Baldy had a different woman in nearly every state. He had even started families with a few of those mistresses. At one time, he was married to three different ladies who each had multiple children by him. In the early 1960s, he was prosecuted and convicted of bigamy. He should have served one to two years in jail, but he managed to sweet-talk the judge and got probation and community service.
Unfortunately, a slap on the wrist from the justice system did nothing to slow him down. When he passed away ten years after being convicted, two new ‘wives’ showed up at the funeral, besides the three he’d had at the time of his trial.
Harriet, his first wife, and my great grandma was the only marriage that was legal. She was able to bury him and receive all of his benefits from his time in the Army. The two new wives knew nothing about his other three wives, and vice versa. The introductions didn’t go well. The police had to be called to the Wishing Well Community Church during the service, and three of the women were detained for fighting.
My own father’s funeral hadn’t been much better. There were a dozen women in the front rows, bawling their eyes out.
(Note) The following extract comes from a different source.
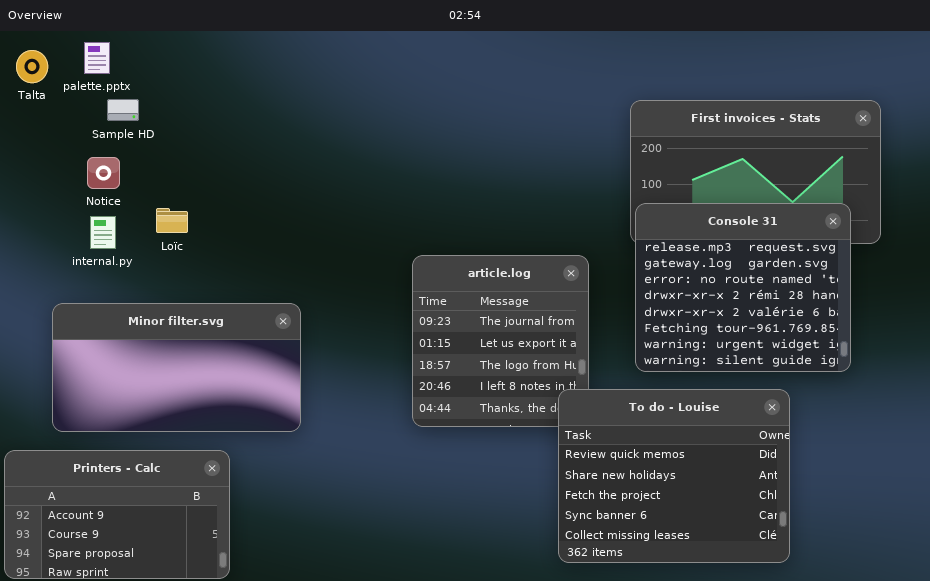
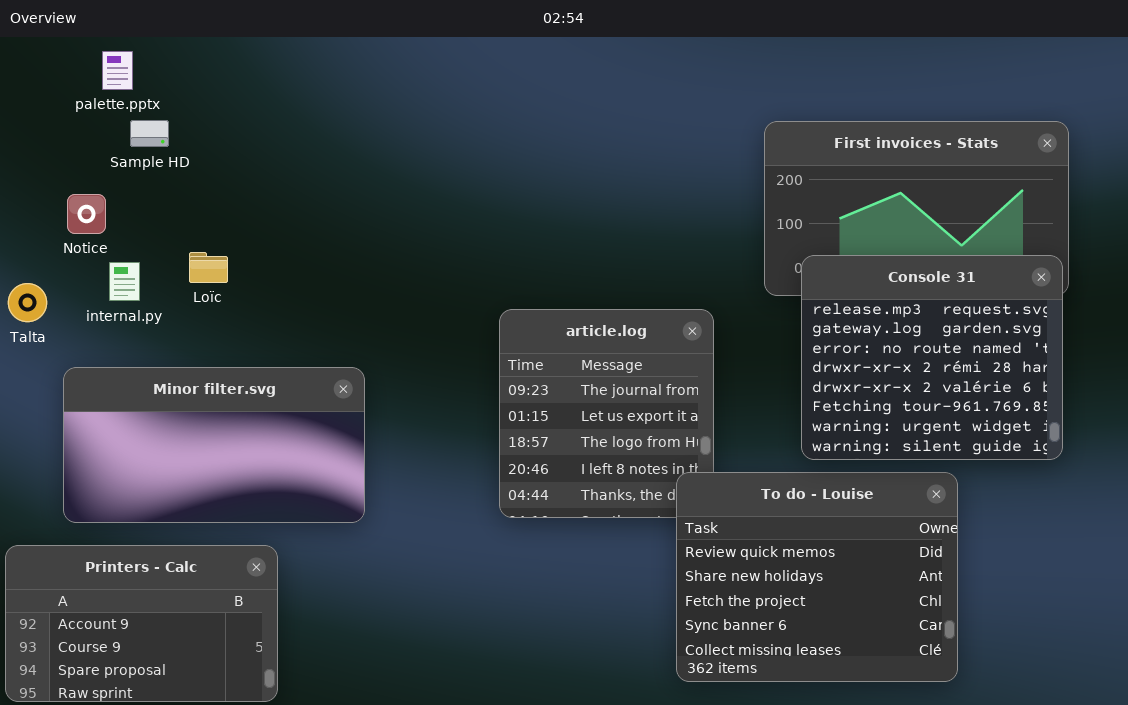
Talta: [16,50,48,83] -> [8,283,47,322], moved
Notice: [87,157,120,189] -> [67,194,106,234], moved
Console 31: [635,203,851,372] -> [801,255,1063,460], moved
They all pulled me aside to tell me how much they loved my daddy, and how much they were going to miss him, and how special he was. There was even a punch thrown after two women both tried to get the last seat on the front pew, like a game of musical chairs.
But I think my mom’s funeral was even worse. All those women who attended my dad’s a funeral year later, showed up at her service and did everything they could to comfort him. I walked in one of them, comforting him in the bathroom, before we went out to the cemetery. It made me sick.
If it weren’t for Kenna, I don’t know how I would have gotten through either of my parents’ funerals. She was glued to my side both times, and every time I started to feel overwhelmed, she’d slip her hand in mine, and I could breathe again. If it wasn’t for her, I wouldn’t have made it.